The phone, which she had bought and plugged into the wall-jack yesterday, rang for the first time. The volume was turned up all the way, and its sudden, shrill warble made Rosie jump and voice her own cry. Her hand tensed, and her outstretched finger almost poked through the painted canvas.
She laid the picture down on the kitchen table and hurried to the phone, hoping it was Bill. If it was, she thought she might invite him over--invite him to take a good look at her painting. And show him the assorted detritus that had fallen out of it. The stuff.
"Hello?"
"Hello, Rosie?" Not Bill. A woman. "It's Anna Stevenson."
"Oh, Anna! Hello! How are you?"
From the sink came a persistent reep-reep.
"I'm not doing too well," Anna said. "Not too well at all. Something very unpleasant has happened, and I need to tell you about it. It may not have anything to do with you-I hope with all my heart it doesn't-but it might."
Rosie s
at down, frightened now in a way she hadn't been even when she had felt the shapes of dead insects hiding behind the backing of her picture. "What, Anna? What's wrong?"

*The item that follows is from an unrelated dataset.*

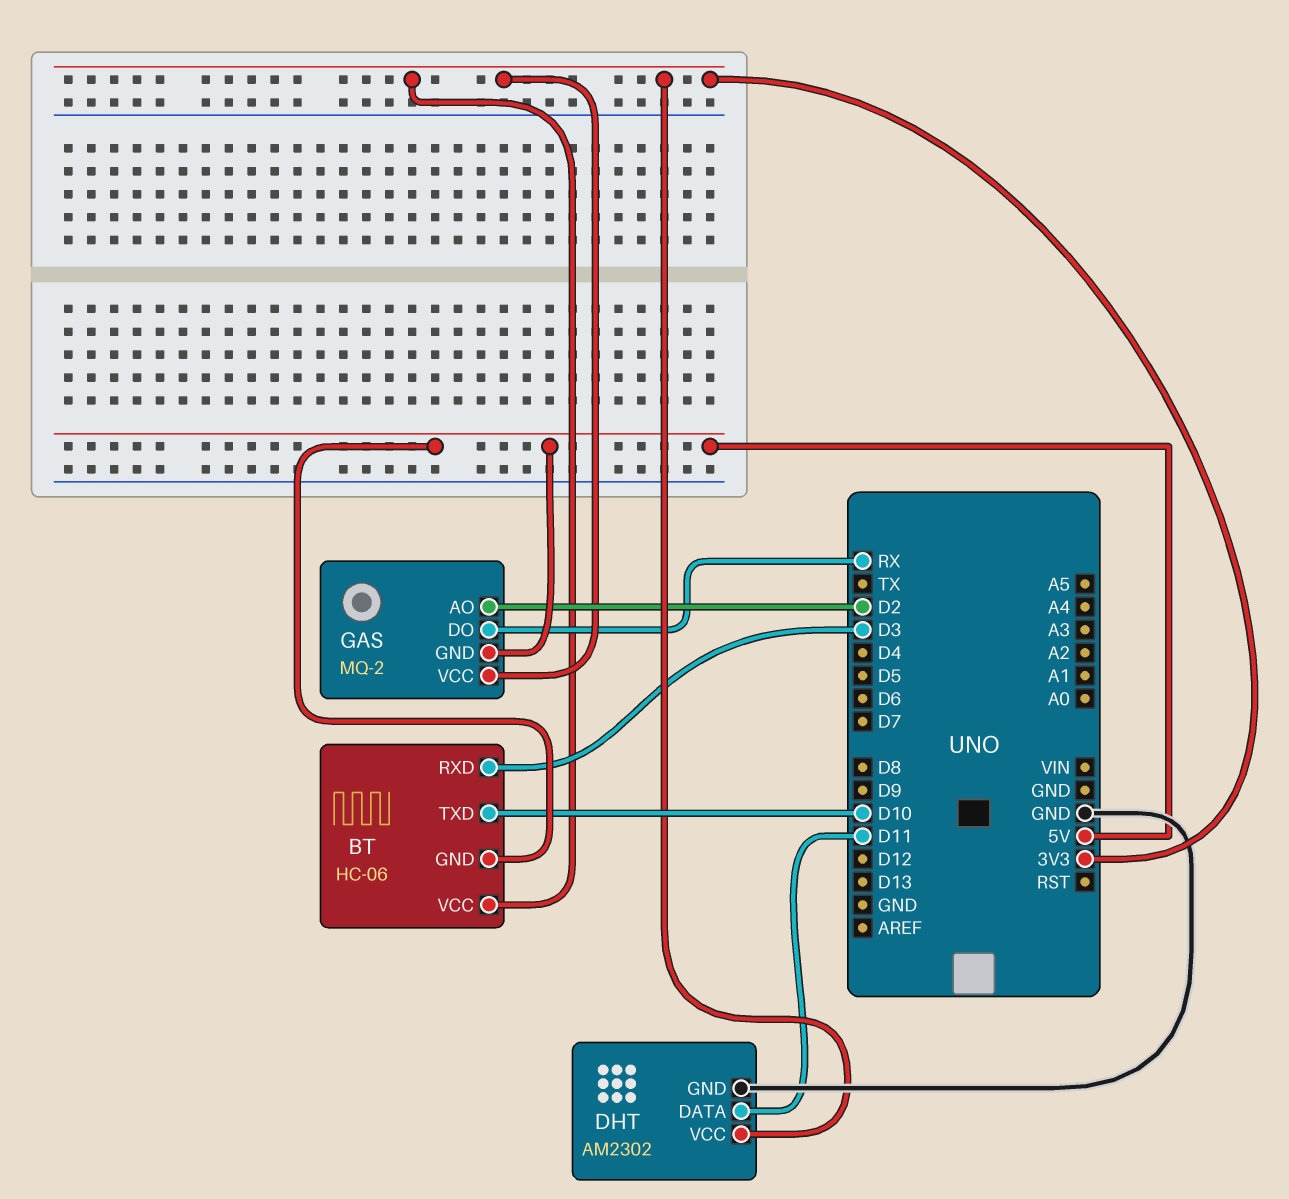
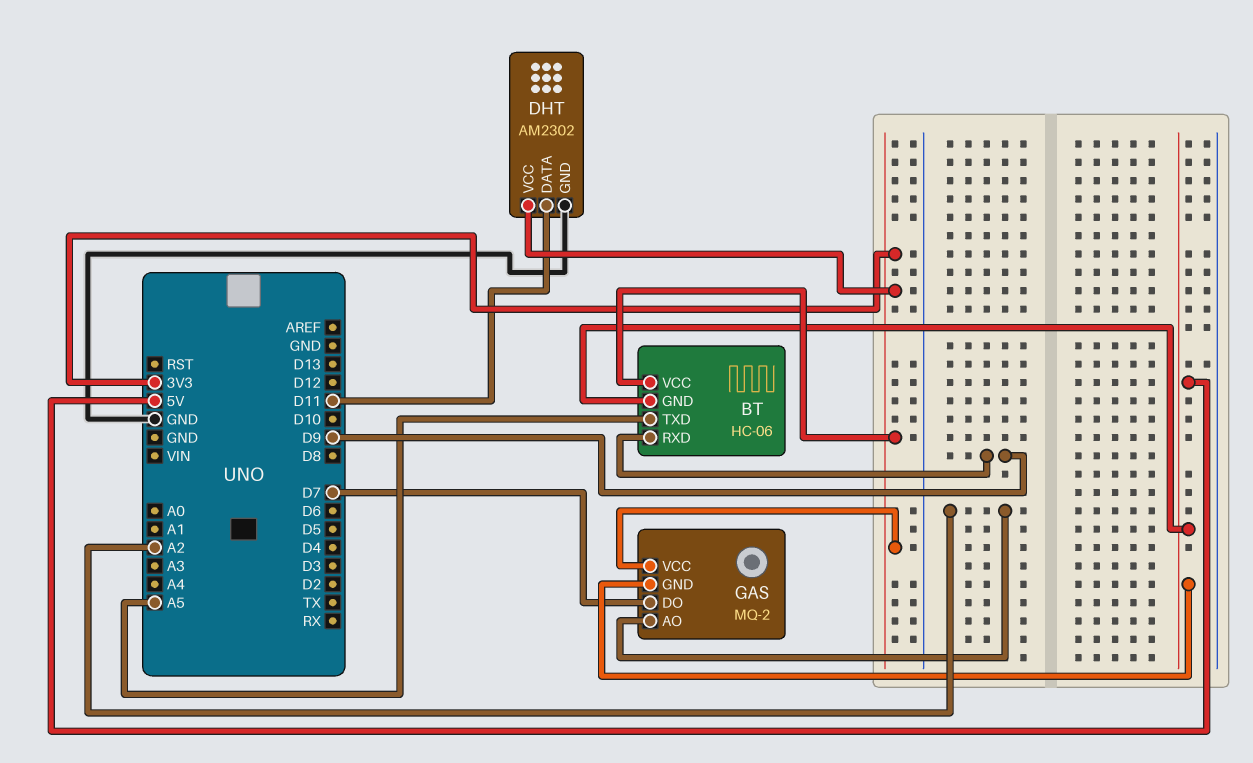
BT pin RXD: D3 -> D9
BT pin TXD: D10 -> A5
GAS pin AO: D2 -> A2
GAS pin DO: RX -> D7

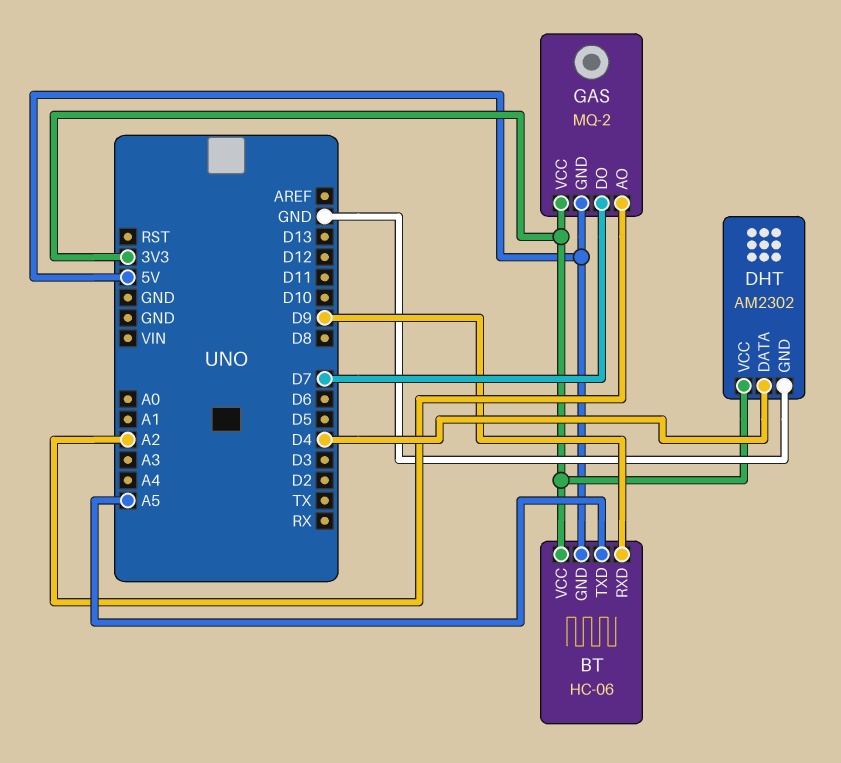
DHT pin DATA: D11 -> D4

Rosie listened with growing horror as Anna told her. When she had finished, she asked if Rosie wanted to come over to Daughters and Sisters, perhaps spend the night.
"I don't know," Rosie said numbly. "I'll have to think. I ... Anna, I have to call someone else now. I'll get back to you."
She hung up before Anna could reply, dialed 411, asked for a number, got it, dialed it.
"Liberty City," an older man's voice said.
"Yes, may I speak to Mr. Steiner?"
"This is Mr. Steiner," the slightly hoarse voice replied, sounding amused. Rosie was confused for a moment, then remembered that he was in business with his dad.
"Bill," she said. Her throat was dry and painful again. "Bill, I mean ... is he there?"
"Hold on, miss." A rustle and a clunk as the phone was laid down, and, distant: "Billy! It's a lady forya!"
Rosie closed her eyes. Very distantly, she heard the cricket in the sink: Reep-reep.
A long, unbearable pause. A tear slipped out from beneath the lashes of her left eye and started down her cheek. It was followed by one from her right, and a snatch of some old country song drifted through her mind: "Well, the race is on and here comes Pride up the backstretch ... Heartache is goin' to the inside ..." She wiped them away. So many tears she had wiped away in this life of hers. If the Hindus were right about reincarnation, she hated to think what she must have been in her last one.
The telephone was picked up. "Hello?" A voice she now heard in her dreams.
"Hello, Bill." It wasn't her normal speaking voice, not even a whisper, not really. It was more like the husk of a whisper.
"I can't hear you," Bill said. "Can you speak up, ma'am?"
She didn't want to speak up; she wanted to hang up. She couldn't, though. Because if Anna was right, Bill could be in trouble, too--very bad trouble. If, that was, he was perceived by a certain someone as being a little too close to her. She cleared her throat and tried again. "Bill? It's Rosie."